#### Task to complete
The response must hold only the lines from the line containing "ring pip: (241, 221)" through the end of the listing, exactly as written.

#### Source material
::::::::
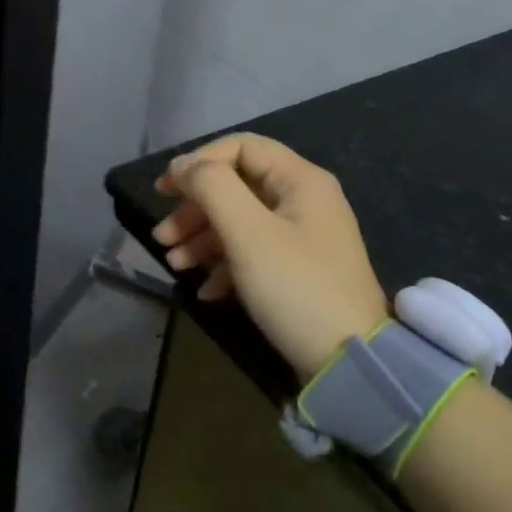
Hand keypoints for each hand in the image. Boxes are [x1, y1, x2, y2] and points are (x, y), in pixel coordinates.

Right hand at [153, 133, 388, 379]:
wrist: (349, 364)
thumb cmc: (295, 287)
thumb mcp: (248, 233)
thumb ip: (212, 188)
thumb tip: (182, 166)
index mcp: (300, 180)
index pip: (240, 148)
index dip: (198, 162)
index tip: (164, 191)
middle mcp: (305, 200)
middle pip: (237, 186)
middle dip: (195, 209)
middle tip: (162, 236)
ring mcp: (304, 236)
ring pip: (241, 221)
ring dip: (203, 238)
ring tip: (174, 265)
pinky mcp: (299, 270)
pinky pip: (254, 252)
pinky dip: (225, 265)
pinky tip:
::::::::
#### Answer to the problem
ring pip: (241, 221)
ring dip: (203, 238)
ring tip: (174, 265)
pinky mcp: (299, 270)
pinky pip: (254, 252)
pinky dip: (225, 265)
pinky tip:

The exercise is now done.